- Task brief
Restate all entries word for word, minus pictures.

- The data
######

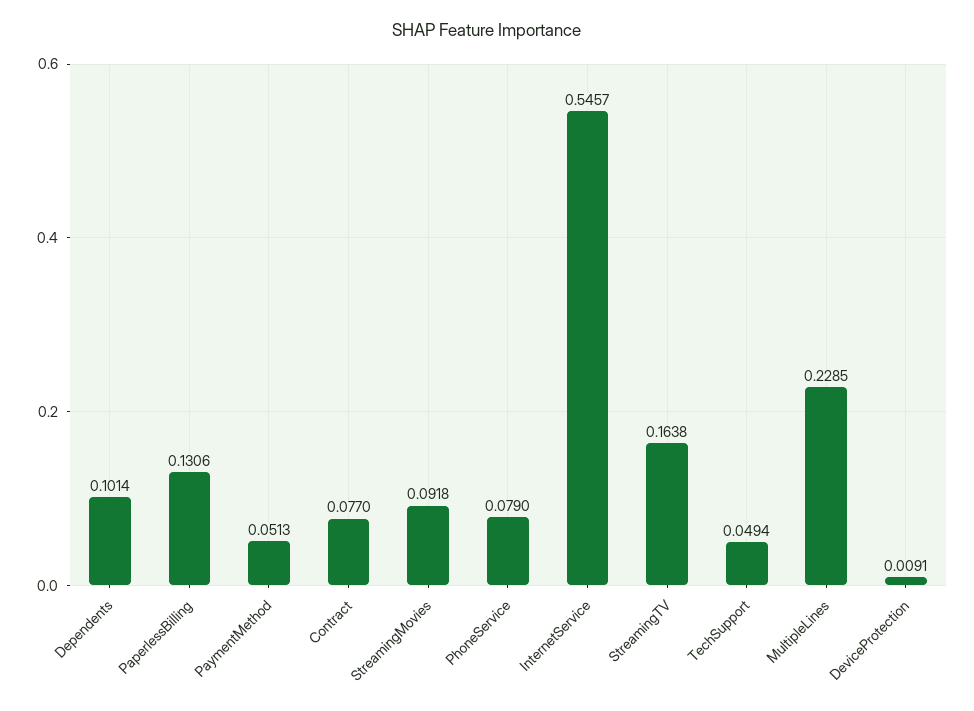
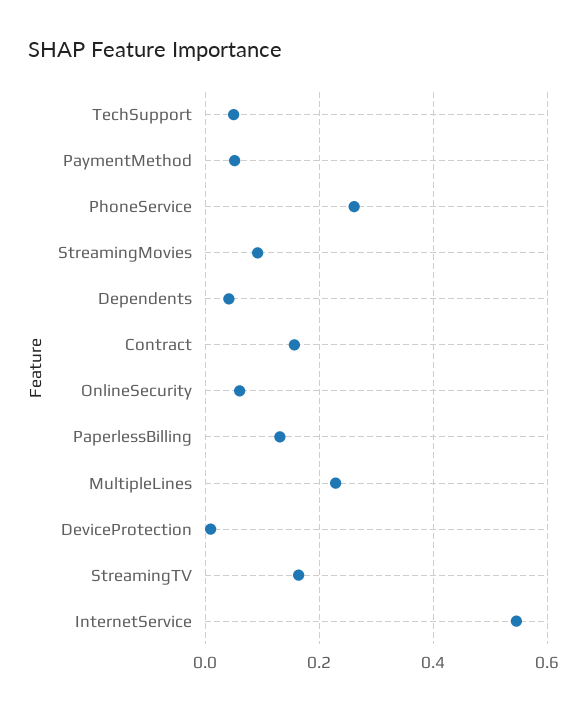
  {
-   "Dependents": 0.1014,
+   "Dependents": 0.04,
    "PaperlessBilling": 0.1306,
    "PaymentMethod": 0.0513,
-   "Contract": 0.077,
+   "Contract": 0.16,
    "StreamingMovies": 0.0918,
-   "PhoneService": 0.079,
+   "PhoneService": 0.26,
    "InternetService": 0.5457,
    "StreamingTV": 0.1638,
    "TechSupport": 0.0494,
    "MultipleLines": 0.2285,
-   "DeviceProtection": 0.0091
+   "DeviceProtection": 0.0091,
+   "OnlineSecurity": 0.06
  }

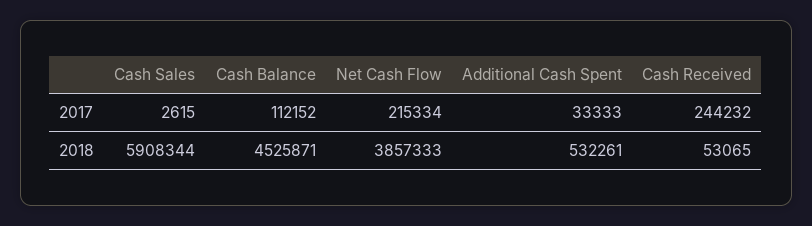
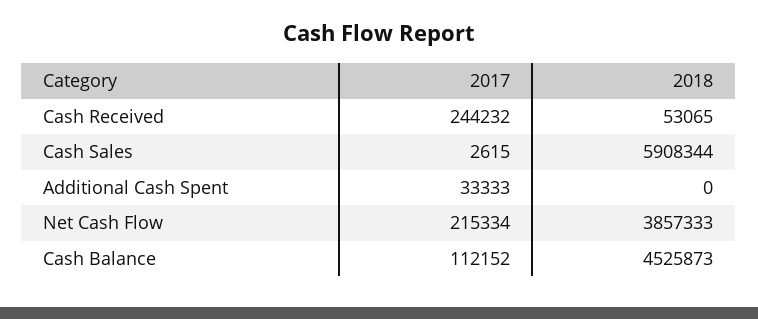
  {
    "Cash Sales": {
      "2017": 2615,
      "2018": 5908344
    },
    "Cash Balance": {
      "2017": 112152,
-     "2018": 4525871
+     "2018": 4525873
    },
    "Net Cash Flow": {
      "2017": 215334,
      "2018": 3857333
    },
    "Additional Cash Spent": {
      "2017": 33333,
-     "2018": 532261
+     "2018": 0
    },
    "Cash Received": {
      "2017": 244232,
      "2018": 53065
    }
  }

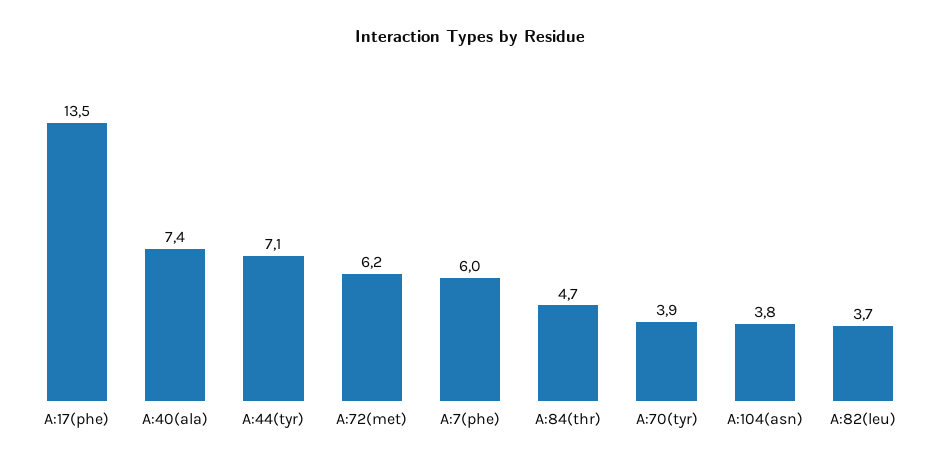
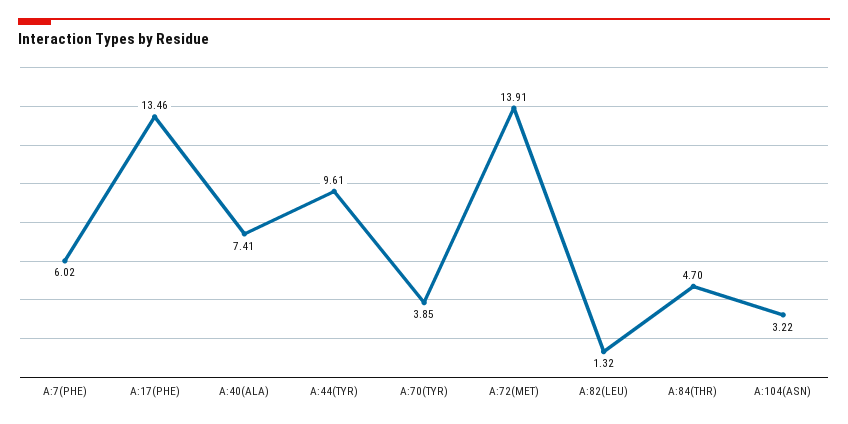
  {
    "A:17(phe)": 13.46,
    "A:40(ala)": 7.41,
-   "A:44(tyr)": 7.1,
+   "A:44(tyr)": 9.61,
-   "A:72(met)": 6.2,
+   "A:72(met)": 13.91,
    "A:7(phe)": 6.02,
    "A:84(thr)": 4.7,
    "A:70(tyr)": 3.85,
-   "A:104(asn)": 3.8,
+   "A:104(asn)": 3.22,
-   "A:82(leu)": 3.7
+   "A:82(leu)": 1.32
  }

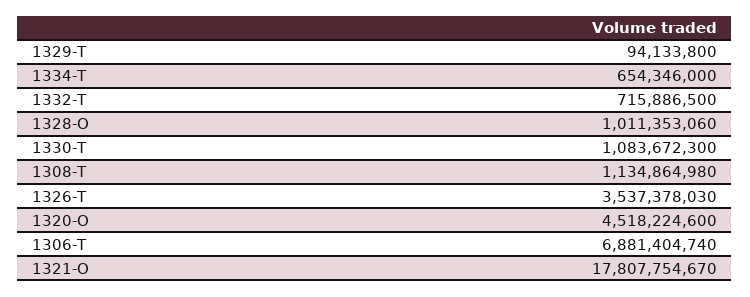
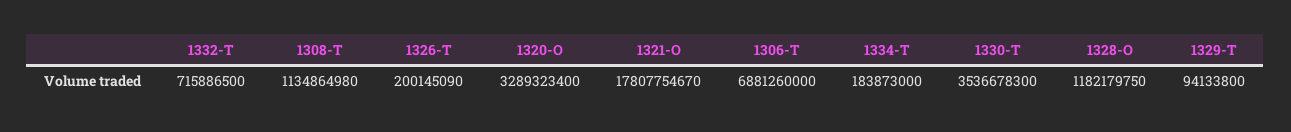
  {
    "1329-T": 94133800,
-   "1334-T": 654346000,
+   "1334-T": 183873000,
    "1332-T": 715886500,
-   "1328-O": 1011353060,
+   "1328-O": 1182179750,
-   "1330-T": 1083672300,
+   "1330-T": 3536678300,
    "1308-T": 1134864980,
-   "1326-T": 3537378030,
+   "1326-T": 200145090,
-   "1320-O": 4518224600,
+   "1320-O": 3289323400,
-   "1306-T": 6881404740,
+   "1306-T": 6881260000,
    "1321-O": 17807754670
  }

######

- Solution to this problem
  {
-   "Dependents": 0.1014,
+   "Dependents": 0.04,
    "PaperlessBilling": 0.1306,
    "PaymentMethod": 0.0513,
-   "Contract": 0.077,
+   "Contract": 0.16,
    "StreamingMovies": 0.0918,
-   "PhoneService": 0.079,
+   "PhoneService": 0.26,
    "InternetService": 0.5457,
    "StreamingTV": 0.1638,
    "TechSupport": 0.0494,
    "MultipleLines": 0.2285,
-   "DeviceProtection": 0.0091
+   "DeviceProtection": 0.0091,
+   "OnlineSecurity": 0.06
  }

  {
    "Cash Sales": {
      "2017": 2615,
      "2018": 5908344
    },
    "Cash Balance": {
      "2017": 112152,
-     "2018": 4525871
+     "2018": 4525873
    },
    "Net Cash Flow": {
      "2017": 215334,
      "2018": 3857333
    },
    "Additional Cash Spent": {
      "2017": 33333,
-     "2018": 532261
+     "2018": 0
    },
    "Cash Received": {
      "2017": 244232,
      "2018": 53065
    }
  }

  {
    "A:17(phe)": 13.46,
    "A:40(ala)": 7.41,
-   "A:44(tyr)": 7.1,
+   "A:44(tyr)": 9.61,
-   "A:72(met)": 6.2,
+   "A:72(met)": 13.91,
    "A:7(phe)": 6.02,
    "A:84(thr)": 4.7,
    "A:70(tyr)": 3.85,
-   "A:104(asn)": 3.8,
+   "A:104(asn)": 3.22,
-   "A:82(leu)": 3.7
+   "A:82(leu)": 1.32
  }

  {
    "1329-T": 94133800,
-   "1334-T": 654346000,
+   "1334-T": 183873000,
    "1332-T": 715886500,
-   "1328-O": 1011353060,
+   "1328-O": 1182179750,
-   "1330-T": 1083672300,
+   "1330-T": 3536678300,
    "1308-T": 1134864980,
-   "1326-T": 3537378030,
+   "1326-T": 200145090,
-   "1320-O": 4518224600,
+   "1320-O": 3289323400,
-   "1306-T": 6881404740,
+   "1306-T": 6881260000,
    "1321-O": 17807754670
  }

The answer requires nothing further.